Hacker News new | ask | show | jobs
by eatonphil 1127 days ago
And I guess the idea is furthermore that just because you don't fsync after every write does not mean that you haven't fsync-ed before responding to the user request saying the data is stored durably. I assume that you do actually guarantee the flush before returning a success to the user.
2 comments

Yes, this is exactly how it works. It effectively batches the sync part of multiple user requests, so none of those user requests are ack-ed until the sync completes. It is a low-latency analogue to checkpointing storage write-backs to minimize the number of round-trips to the I/O syscalls.

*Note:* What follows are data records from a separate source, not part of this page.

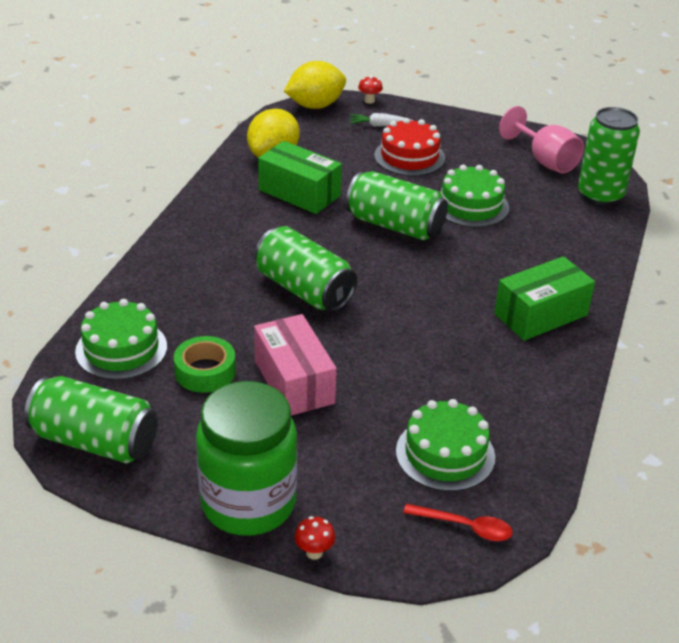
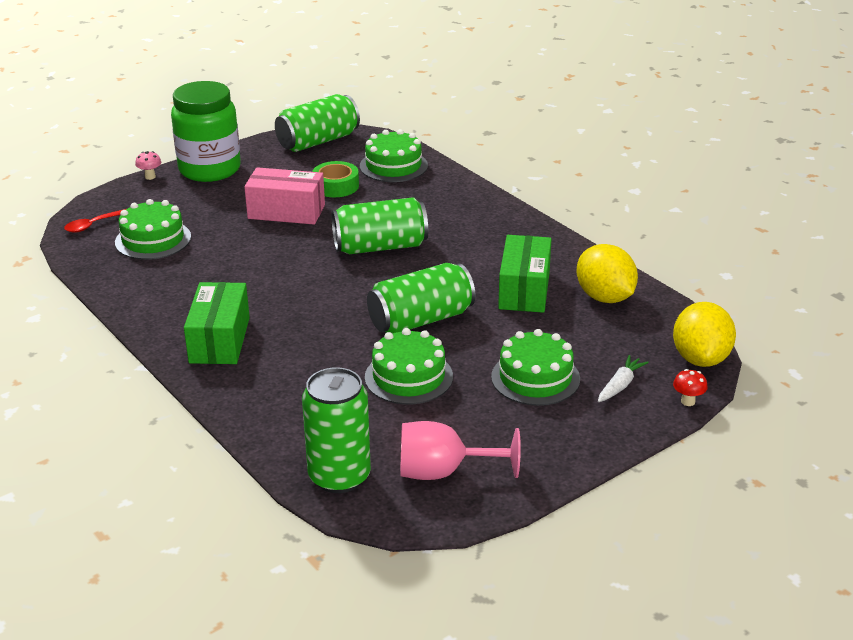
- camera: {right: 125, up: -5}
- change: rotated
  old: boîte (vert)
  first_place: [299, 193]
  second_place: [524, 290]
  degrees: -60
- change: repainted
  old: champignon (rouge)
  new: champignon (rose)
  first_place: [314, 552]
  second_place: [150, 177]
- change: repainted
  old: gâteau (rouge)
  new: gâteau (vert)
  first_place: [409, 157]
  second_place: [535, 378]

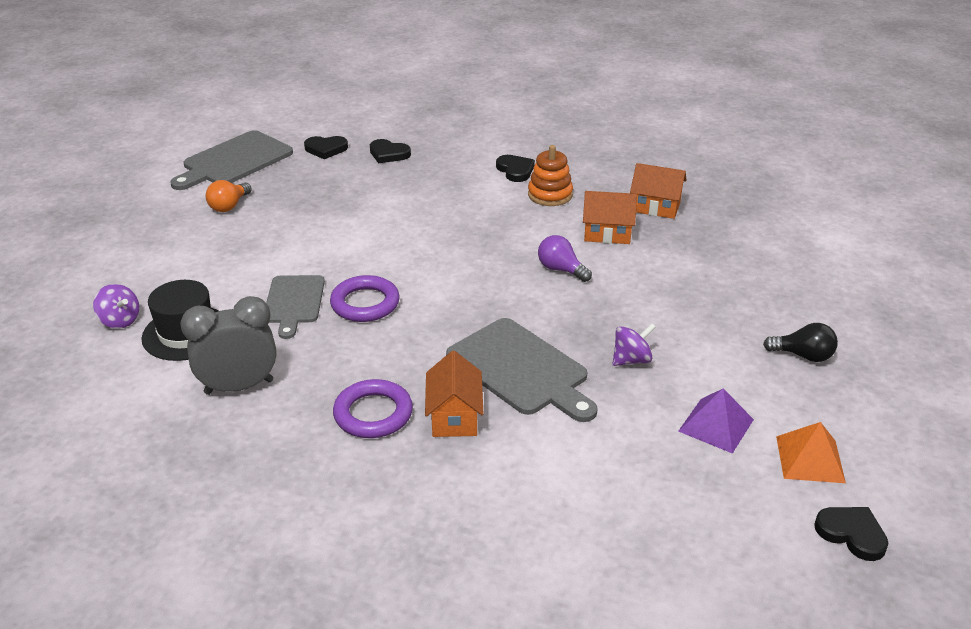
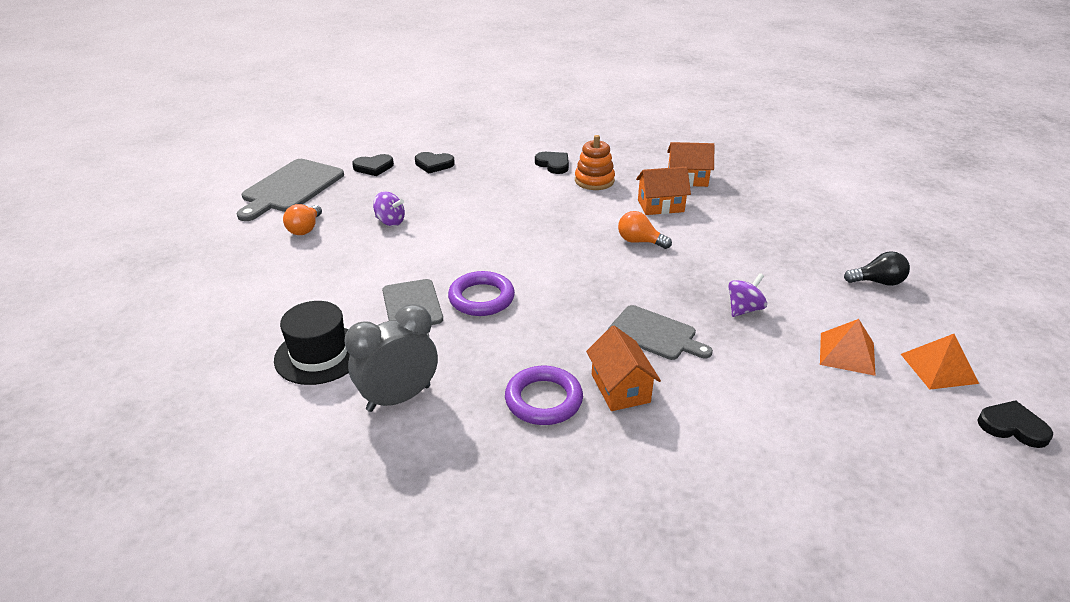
- camera: {right: -15, up: 0}
- change: shifted
  old: toupie (violet)
  first_place: [120, 321]
  second_place: [390, 221]
- change: scaled
  old: planche à découper (gris)
  first_place: [520, 369]
  second_place: [655, 334]
  factor: 0.65
- change: repainted
  old: ampoule (violet)
  new: ampoule (orange)
  first_place: [561, 269]
  second_place: [639, 241]
- change: repainted
  old: pyramide (violet)
  new: pyramide (orange)
  first_place: [716, 425]
  second_place: [847, 353]

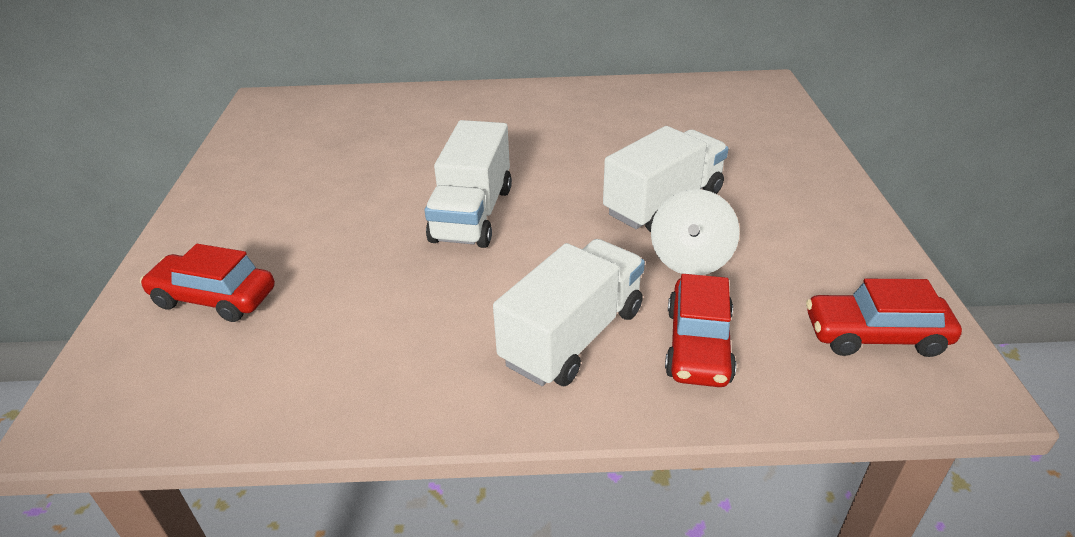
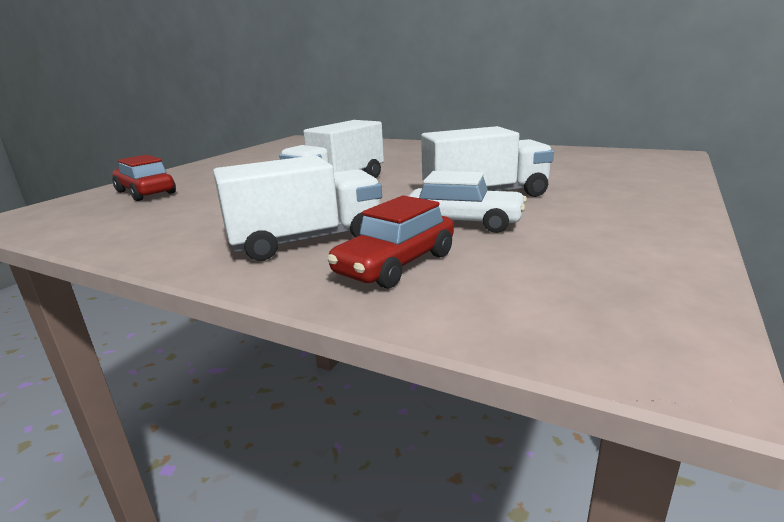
- camera: {right: 30, up: -15}
- change: swapped
  old: toupie (blanc)
  new: voiture (blanc)
  first_place: [690, 259]
  second_place: [463, 222]
- change: gone
  old: voiture (rouge)
  first_place: [875, 335]

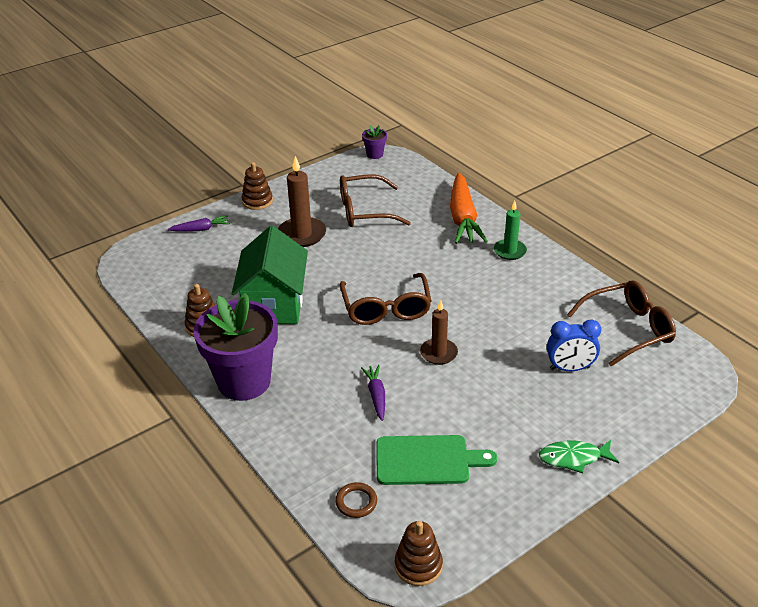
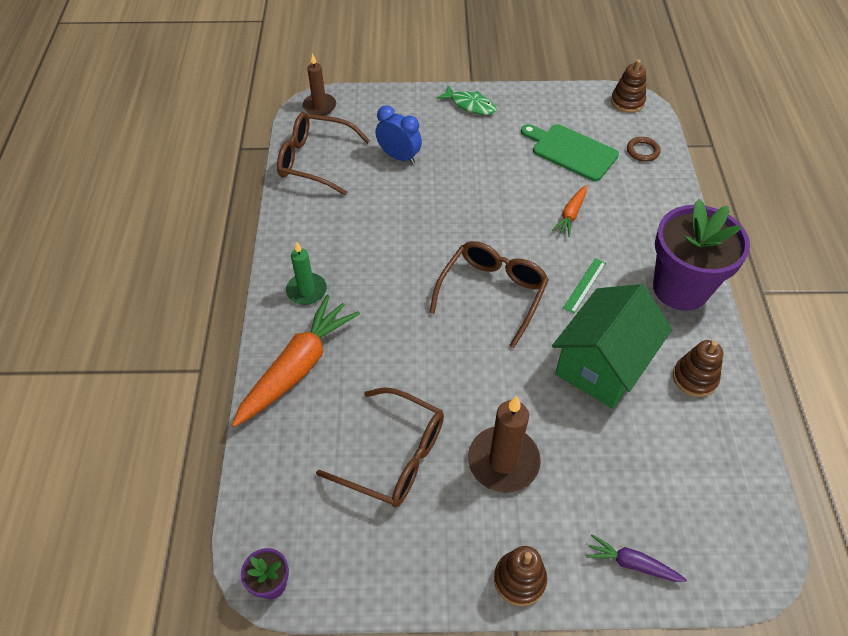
- camera: {right: -145, up: 15}
- change: repainted
  old: carotte (violet)
  new: carotte (orange)
  first_place: [376, 395]
  second_place: [571, 215]
- change: shifted
  old: bougie (marron)
  first_place: [438, 353]
  second_place: [319, 106]
- change: new
  new: règle (vert)
  second_place: [584, 285]

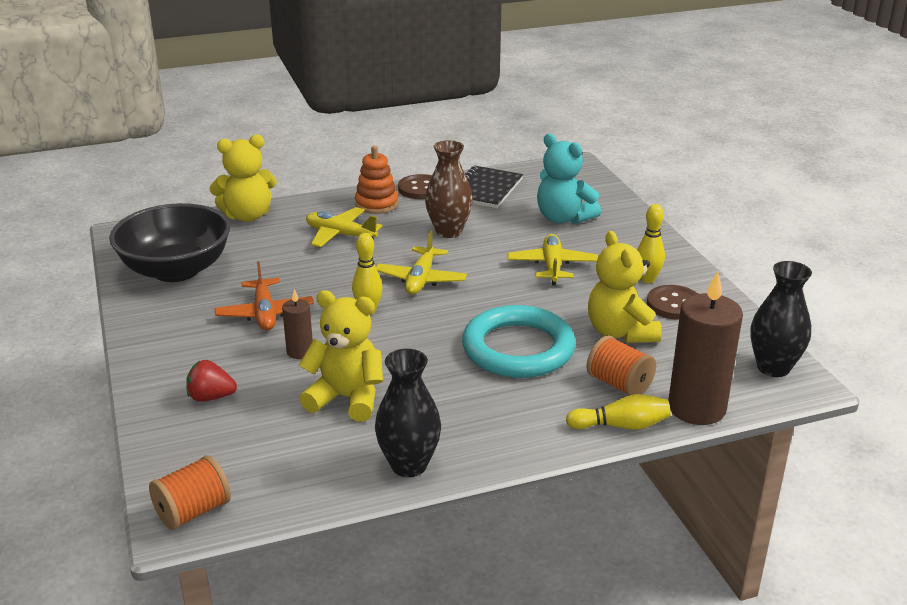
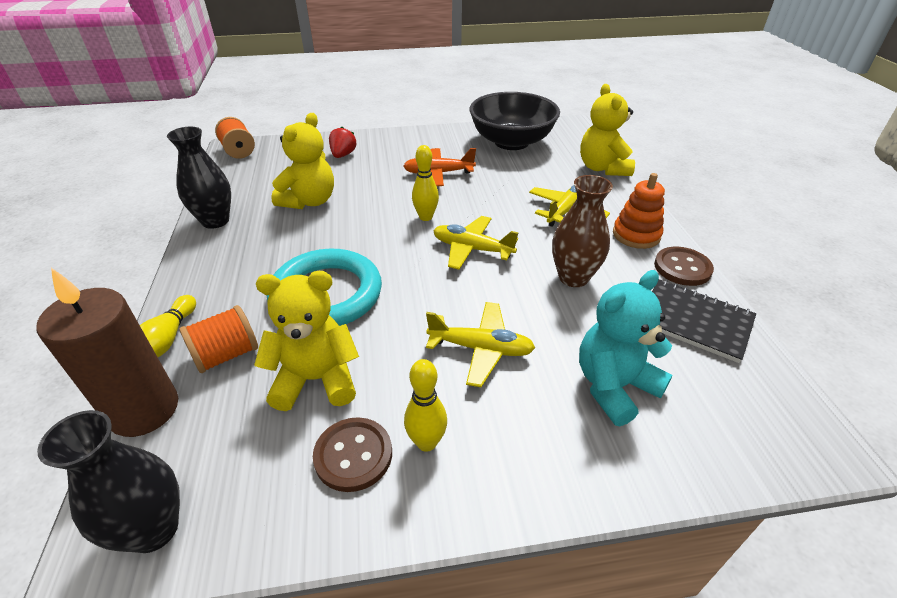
- camera: {right: 100, up: 10}
- change: gone
  old: bougie (marron)
  first_place: [300, 352]

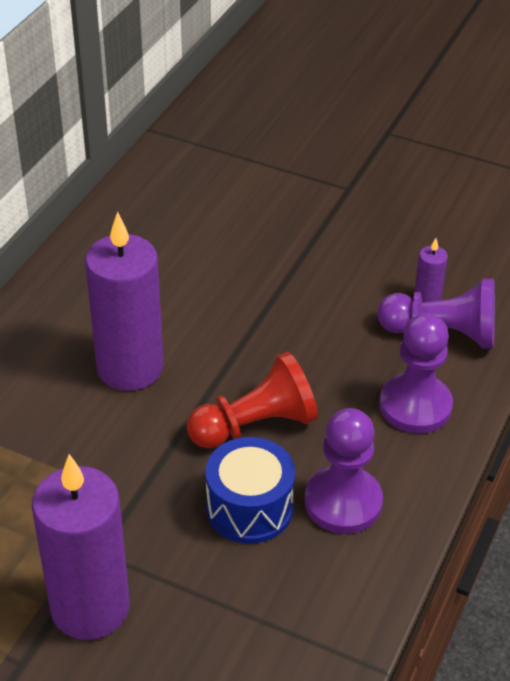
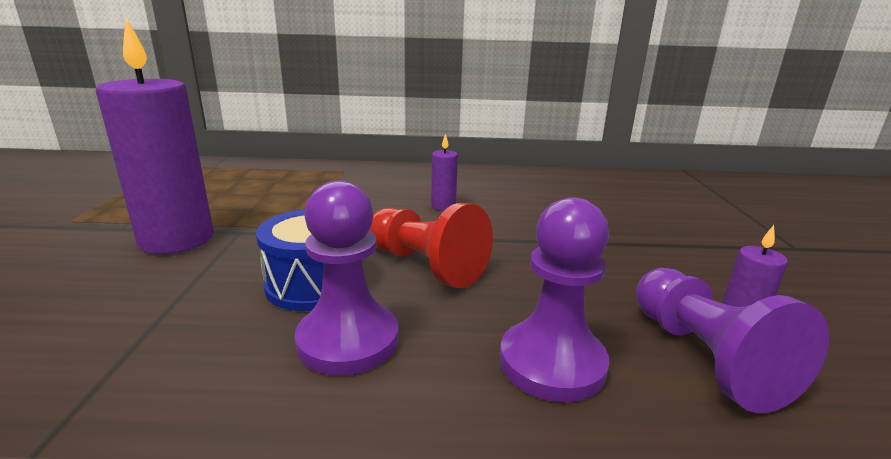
- camera: {right: 65, up: -20}
- change: scaled
  old: bougie (violet)
  first_place: [130, 368]
  second_place: [443, 206]
  factor: 0.44

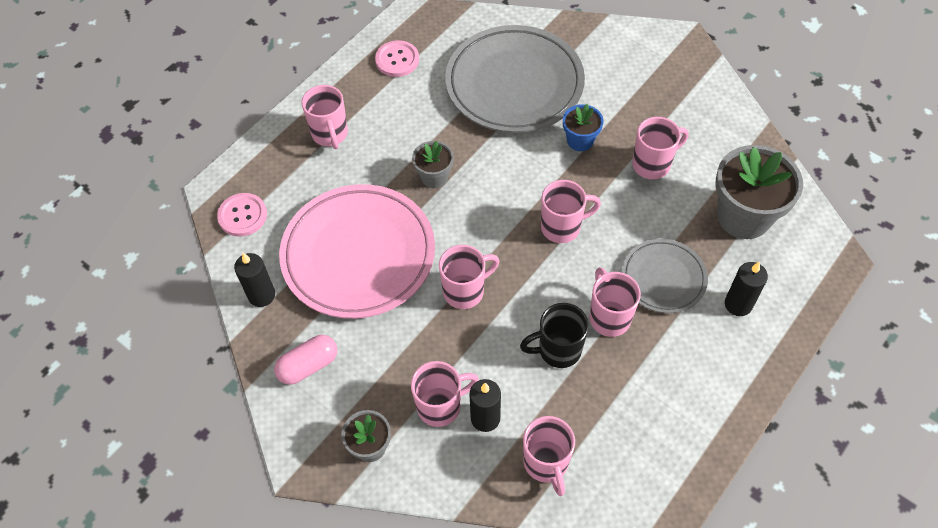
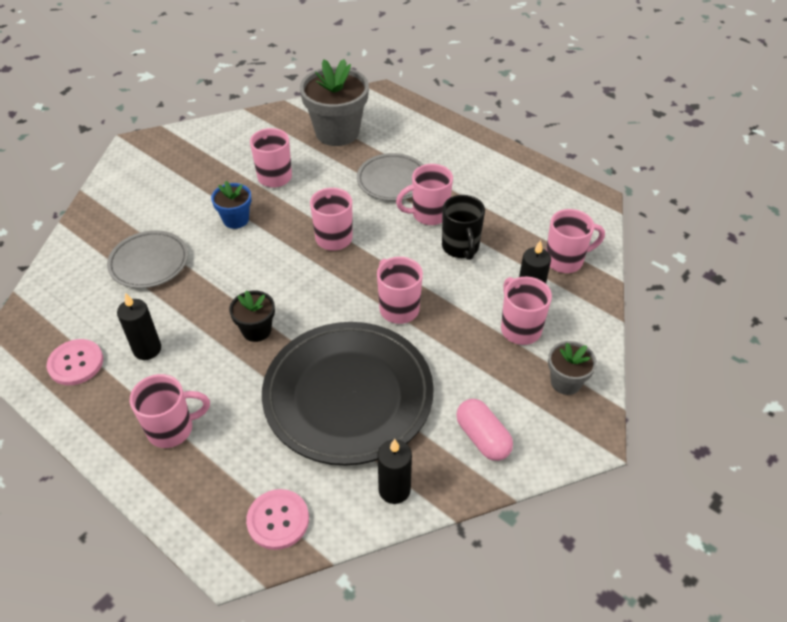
- camera: {right: -90, up: -10}
- change: repainted
  old: assiette (rose)
  new: assiette (noir)
  first_place: [358, 255]
  second_place: [348, 396]
- change: repainted
  old: pot de fleurs (gris)
  new: pot de fleurs (noir)
  first_place: [434, 177]
  second_place: [256, 330]
- change: scaled
  old: assiette (gris)
  first_place: [514, 84]
  second_place: [149, 262]
  factor: 0.54
- change: shifted
  old: bougie (noir)
  first_place: [738, 304]
  second_place: [147, 349]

exactly. you improve latency and throughput at the same time. is kinda cool. by delaying the reponses just a small bit you get huge benefits
Wrong. Use something like aio or io_uring to submit 4 asynchronous writes in a single system call and you'll get way better performance. The kernel has all kinds of infrastructure that tries to coalesce and batch things that the write()+fsync() syscalls make horribly inefficient, and in the modern world of really fast nvme drives, you want to make your calls into the device driver as efficient as possible. You'll burn far fewer CPU cycles by giving the kernel the whole set of i/os in one single go, burn less on synchronization. It really is better to avoid write() + fsync().
what makes you think that we haven't tested this? seastar's io engine is defaulted to io-uring... there are about 10 things here to comment on. on optimized kernels we disable block coalescing at the kernel level, second we tell the kernel to use fifo, etc. these low hanging fruit was already something we've done for a very very long time.